(Dataset entries)
== Segment start ==

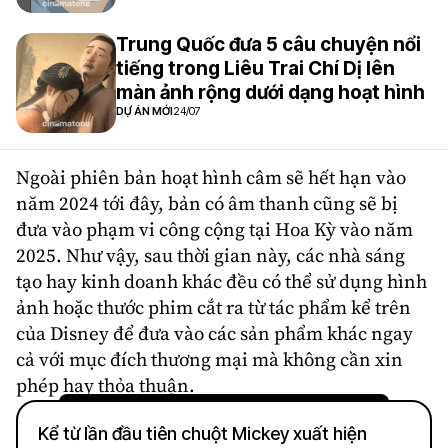
Trung Quốc đưa 5 câu chuyện nổi
tiếng trong Liêu Trai Chí Dị lên
màn ảnh rộng dưới dạng hoạt hình
DỰ ÁN MỚI
24/07
Ngoài phiên bản hoạt hình câm sẽ hết hạn vào
năm 2024 tới đây, bản có âm thanh cũng sẽ bị
đưa vào phạm vi công cộng tại Hoa Kỳ vào năm
2025. Như vậy, sau thời gian này, các nhà sáng
tạo hay kinh doanh khác đều có thể sử dụng hình
ảnh hoặc thước phim cắt ra từ tác phẩm kể trên
của Disney để đưa vào các sản phẩm khác ngay
cả với mục đích thương mại mà không cần xin
phép hay thỏa thuận.
Kể từ lần đầu tiên chuột Mickey xuất hiện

== Segment end ==

Using the entries above, restate word for word every line from the one that contains "phép hay thỏa thuận." through the last.

EXERCISE RESPONSE
phép hay thỏa thuận.
Kể từ lần đầu tiên chuột Mickey xuất hiện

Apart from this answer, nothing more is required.